Troppi 222M, manco fosse Bacca.


----------



## Super_Lollo (18 Luglio 2017)

Smarx10 ha scritto:


> Nono questo ci prende spesso. È l'unico di quel canale che parla con competenza e obiettività



fidati di me


----------



## Snake (18 Luglio 2017)

*Secondo i media brasiliani Neymar ha accettato l'offerta del PSG che adesso pagherà l'intera clausola rescissoria di 222 mil*


----------



## Smarx10 (18 Luglio 2017)

Snake ha scritto:


> *Secondo i media brasiliani Neymar ha accettato l'offerta del PSG che adesso pagherà l'intera clausola rescissoria di 222 mil*



Che roba. Comunque stanno intervistando il buon Momblano a topcalcio. Dice che la soffiata l'ha avuta da una sua fonte che a quanto pare lavora tra gli sponsor di Neymar, che sono stati allertati della cosa settimana scorsa. Comunque il PSG fa un affare. Solo di magliette ci guadagni un 50 milioni...


----------



## BossKilla7 (18 Luglio 2017)

Neymar è sostituibile solo con Hazard e GJ33. Il Barcellona che pensa di fare se lo vende. Presentarsi con Deulofuffa?


----------



## mefisto94 (18 Luglio 2017)

Snake ha scritto:


> *Secondo i media brasiliani Neymar ha accettato l'offerta del PSG che adesso pagherà l'intera clausola rescissoria di 222 mil*



*Il vice presidente blaugrana ha smentito categoricamente l'aventualità. Neymar intanto si allena regolarmente con il barcellona.*


----------



## Smarx10 (18 Luglio 2017)

BossKilla7 ha scritto:


> Neymar è sostituibile solo con Hazard e GJ33. Il Barcellona che pensa di fare se lo vende. Presentarsi con Deulofuffa?

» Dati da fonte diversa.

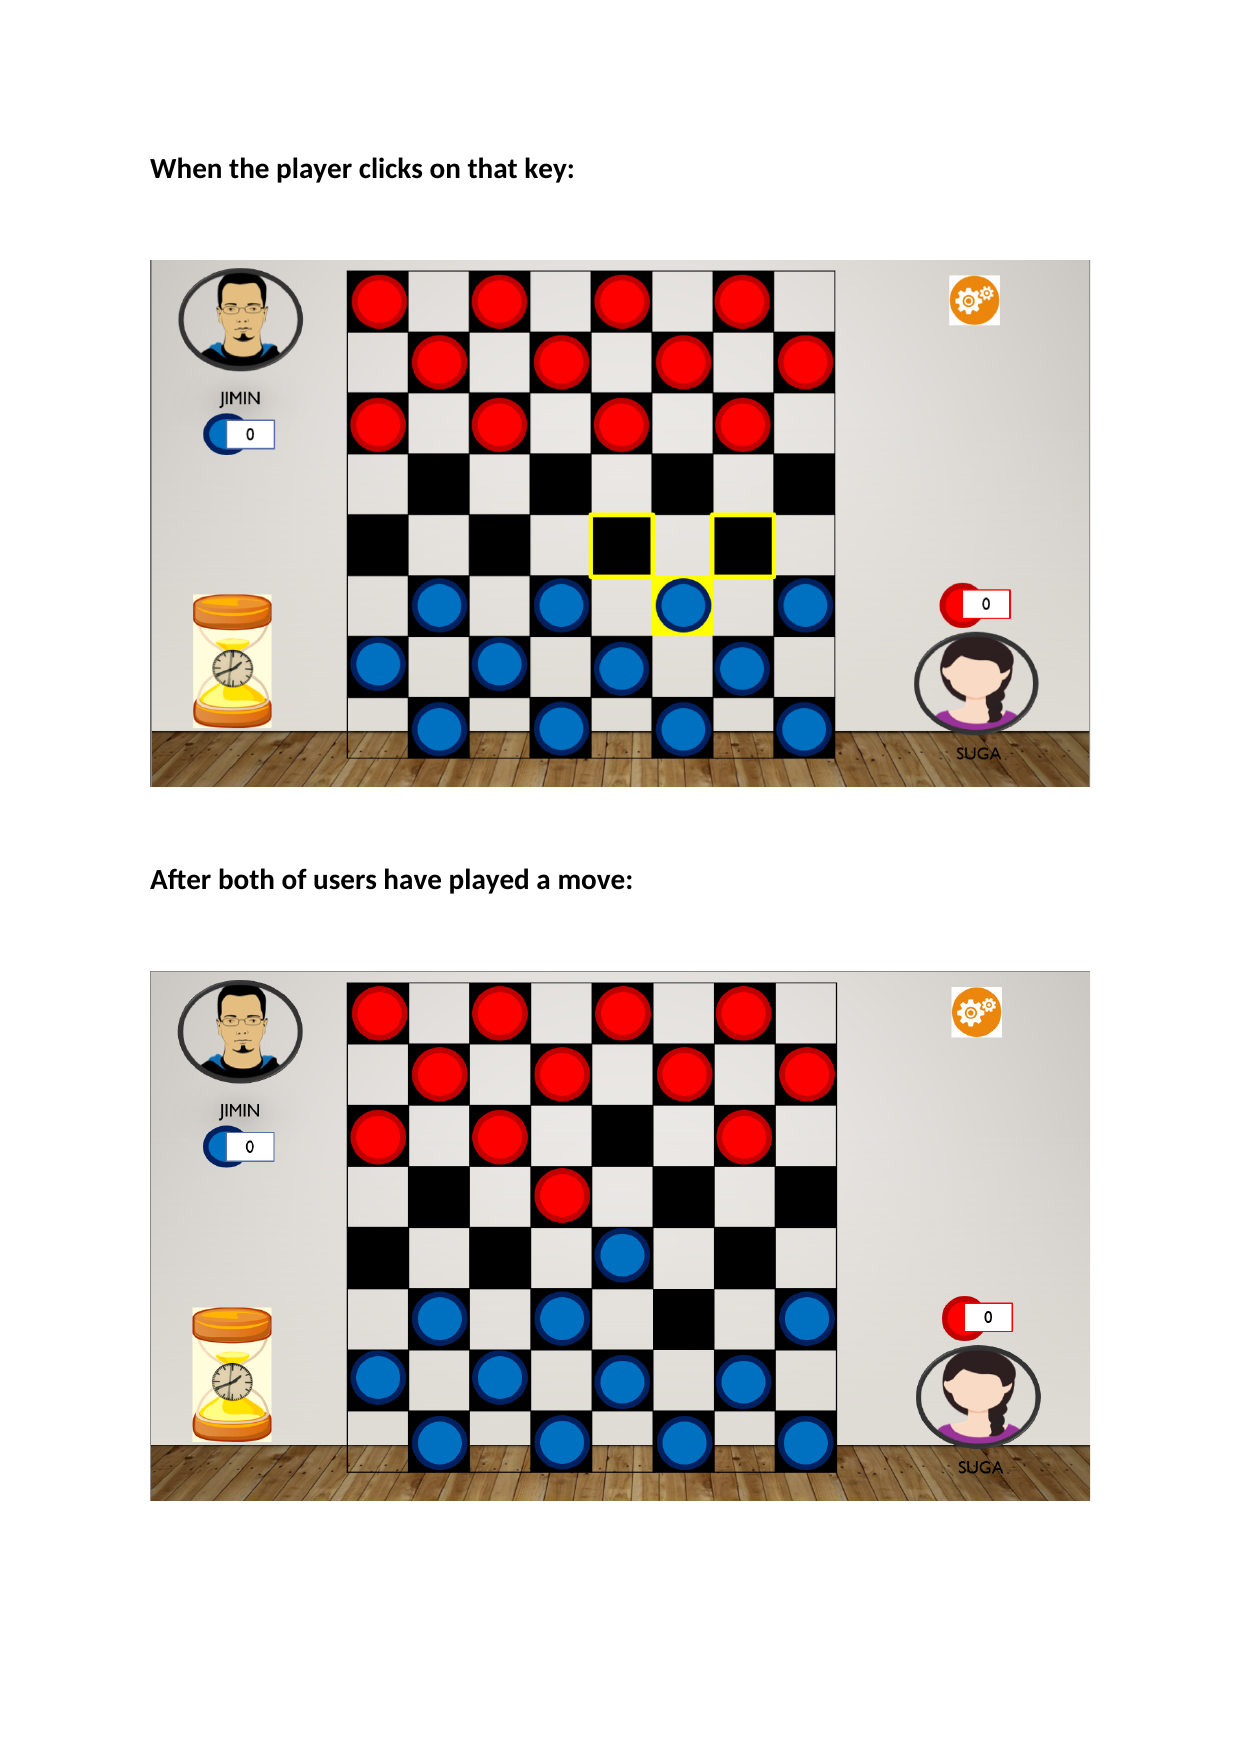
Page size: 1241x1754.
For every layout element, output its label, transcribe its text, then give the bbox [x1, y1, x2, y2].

text After both of users have played a move: [150, 861, 1090, 897]
picture [150, 260, 1091, 787]
text When the player clicks on that key: [150, 150, 1090, 186]
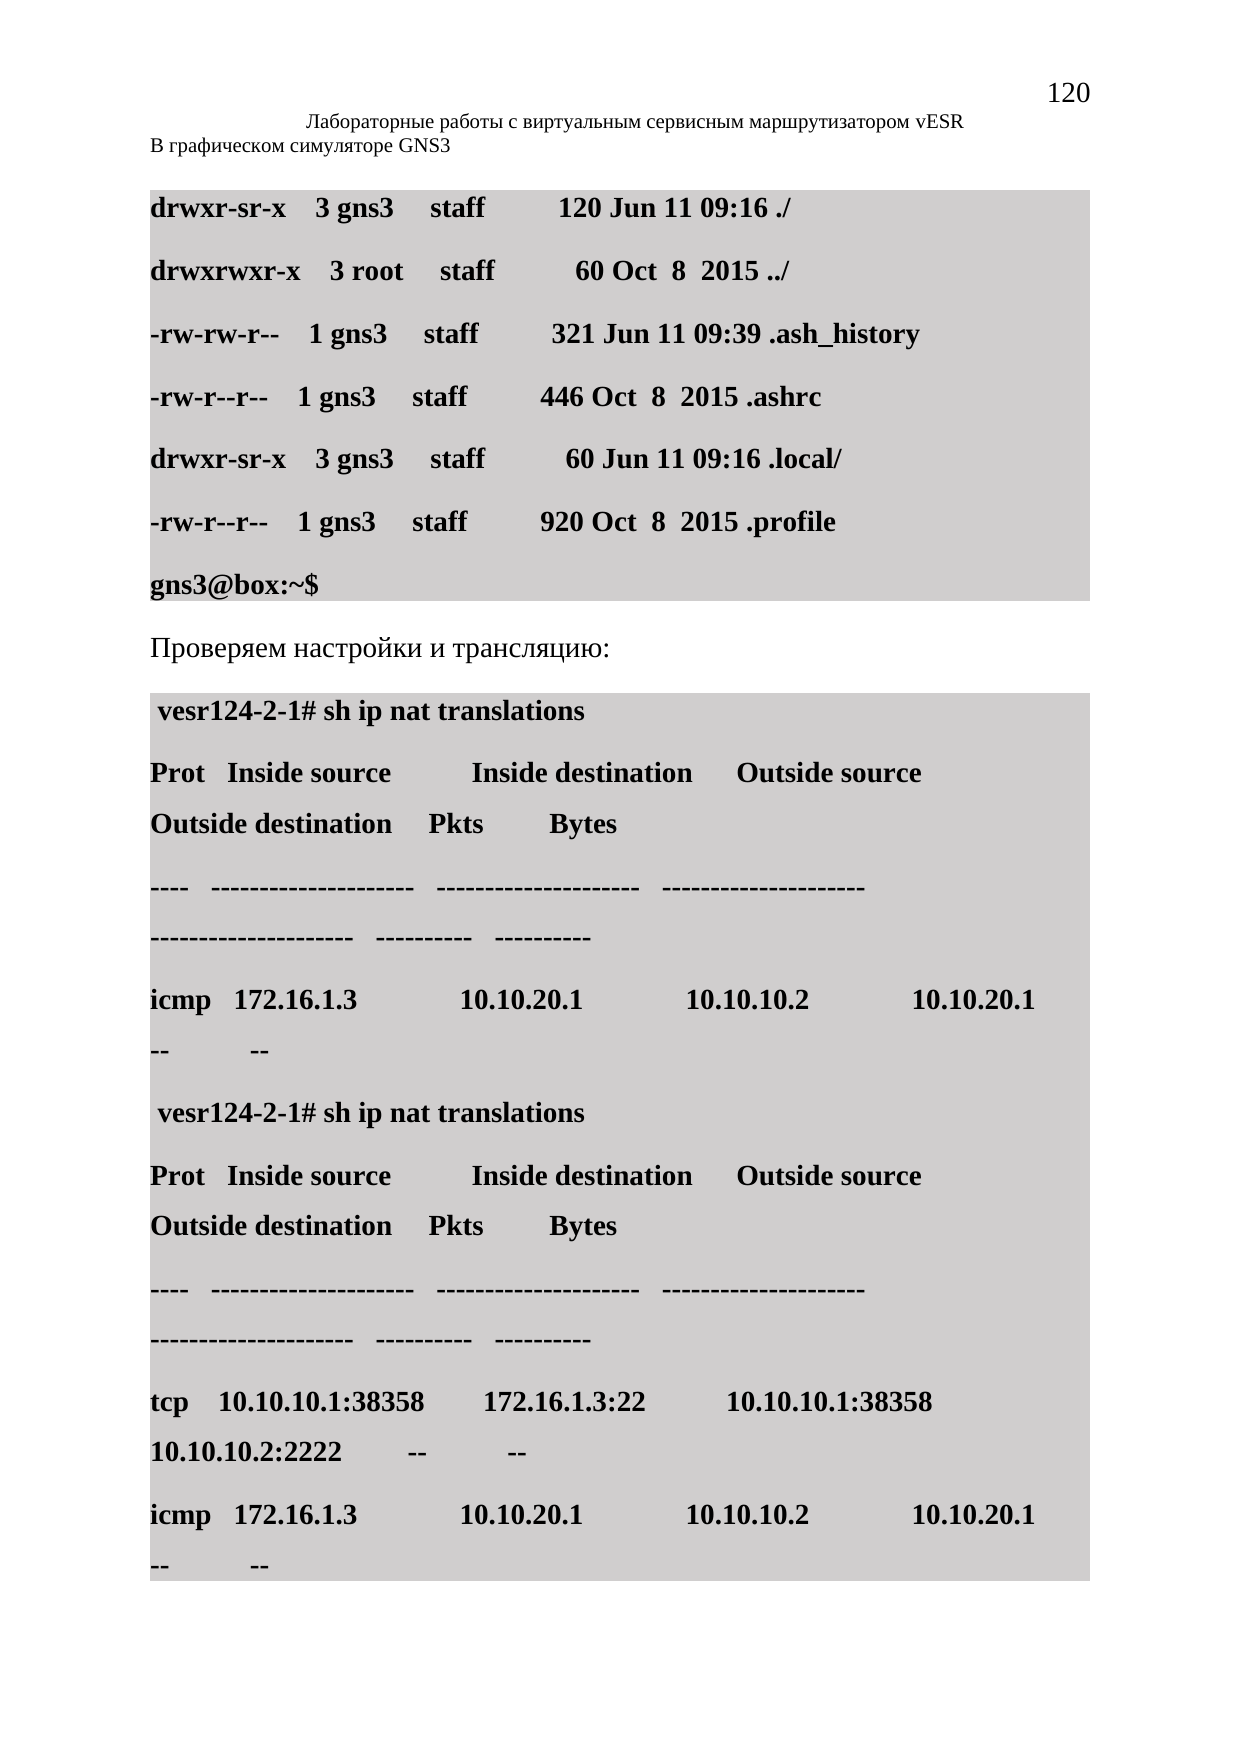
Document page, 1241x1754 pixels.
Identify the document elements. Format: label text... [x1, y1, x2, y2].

Hai 222 milioni da reinvestire. Ti compri Mbappè e Hazard volendo.


----------



## Dumbaghi (18 Luglio 2017)

BossKilla7 ha scritto:


> Neymar è sostituibile solo con Hazard e GJ33. Il Barcellona che pensa di fare se lo vende. Presentarsi con Deulofuffa?



Le mie fish su Verratti+Aguero


----------



## DMZtheRockBear (18 Luglio 2017)

BossKilla7 ha scritto:


> Neymar è sostituibile solo con Hazard e GJ33. Il Barcellona che pensa di fare se lo vende. Presentarsi con Deulofuffa?



Sarebbe GJ33?


----------



## BossKilla7 (18 Luglio 2017)

DMZtheRockBear ha scritto:


> Sarebbe GJ33?



Gabriel Jesus. Potenzialmente secondo me può arrivare se non superare il livello di Neymar


----------



## DMZtheRockBear (18 Luglio 2017)

BossKilla7 ha scritto:


> Gabriel Jesus. Potenzialmente secondo me può arrivare se non superare il livello di Neymar



Ah si si certo lo conosco e sono d'accordo con te. Non riuscivo solo a collegare numero e iniziali. Ancora troppo poco risonante


----------